Saat ini Jabodetabek masih menghadapi masalah terkait tersedianya ruang publik yang lebih inklusif bagi semua warga. Pusat-pusat perbelanjaan yang notabenenya menjadi pusat niaga, perlahan bergeser menjadi ruang publik yang komersil.

Munculnya fenomena Citayam Fashion Week juga menjadi gambaran dari kurang tersedianya ruang publik yang inklusif bagi masyarakat dengan tingkat ekonomi menengah kebawah. "Kalau kita lihat secara umum dari tata kota kita, keberadaan ruang publik yang berkualitas, yang tertata dengan rapih, dan dapat diakses dengan mudah tentu masih berada di Jakarta, lebih khusus lagi ada di pusat kota,” papar Nirwono Yoga kepada DW Indonesia.

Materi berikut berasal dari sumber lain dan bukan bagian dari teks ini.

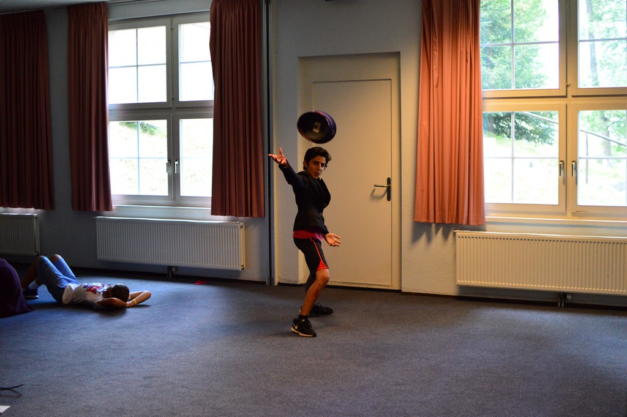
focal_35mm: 52
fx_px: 914
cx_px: 314
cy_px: 208
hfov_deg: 37.9
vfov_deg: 25.7
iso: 1600
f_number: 1.8
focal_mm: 35
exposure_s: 1/500
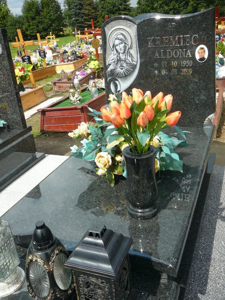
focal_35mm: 35
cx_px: 112
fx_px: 303
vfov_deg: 52.6
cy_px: 150
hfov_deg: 40.7
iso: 80
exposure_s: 1/1000
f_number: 2.8
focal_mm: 5.2
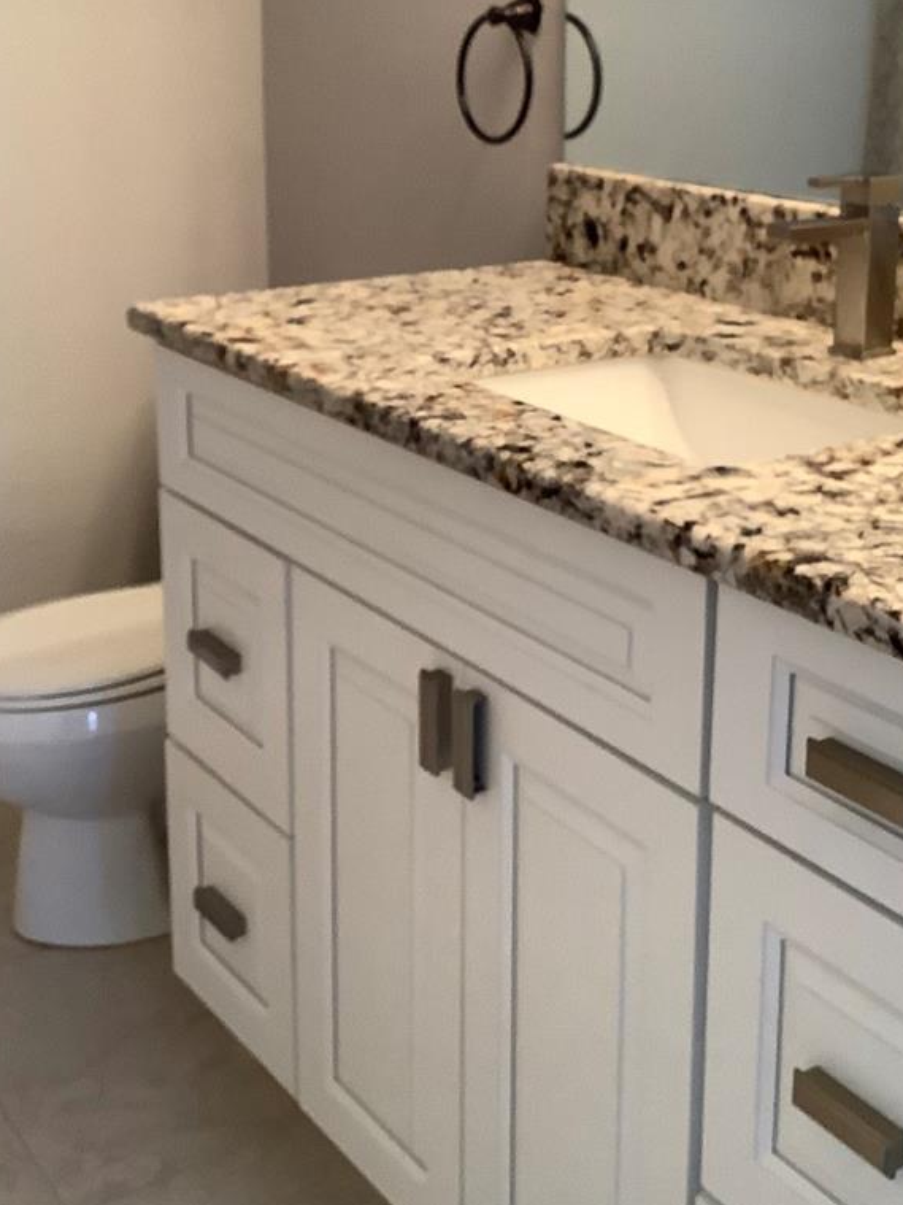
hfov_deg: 29.6
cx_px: 521
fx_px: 1705
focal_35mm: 49
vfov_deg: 38.3
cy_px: 365
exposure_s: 1/60
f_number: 2.4
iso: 200
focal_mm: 3.3
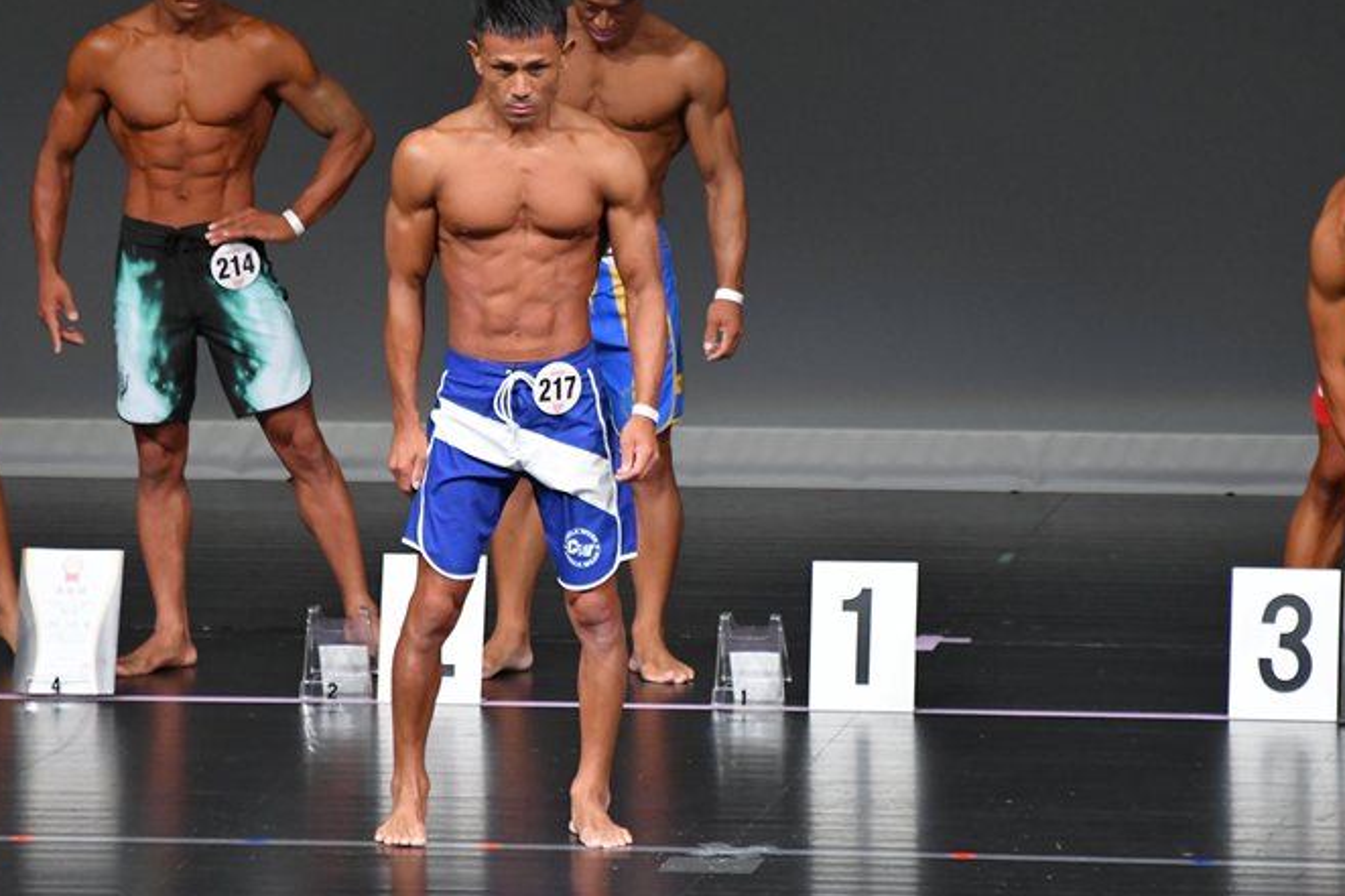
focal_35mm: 439
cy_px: 417
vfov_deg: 3.1
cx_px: 594
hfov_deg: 4.7
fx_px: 16396
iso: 4000
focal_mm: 250
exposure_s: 1/400
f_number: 5.6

Nirwono juga menyoroti terbatasnya ruang publik di kawasan ‘luar pusat kota' Jakarta dan daerah penyangga yang mampu memberikan ruang bagi remaja sehingga tidak harus terpaku di satu titik seperti Dukuh Atas.

Ketersediaan ruang publik yang inklusif di Jabodetabek tidak lepas dari ketersediaan ruang terbuka hijau. Dari target 30 persen ruang terbuka hijau di setiap kota, Jakarta hanya memiliki sekitar 9 persen dari luas wilayah. Sementara secara umum, daerah penyangga Ibu kota hanya memiliki ruang terbuka hijau di kisaran 6 hingga 7 persen dari total luas wilayah. Hal ini berbeda dengan kondisi sejumlah kota besar di dunia yang memiliki ruang terbuka hijau yang luas. Seperti Wina di Austria yang memiliki 45,5 persen, atau Sydney, Australia yang memiliki 46 persen ruang terbuka hijau.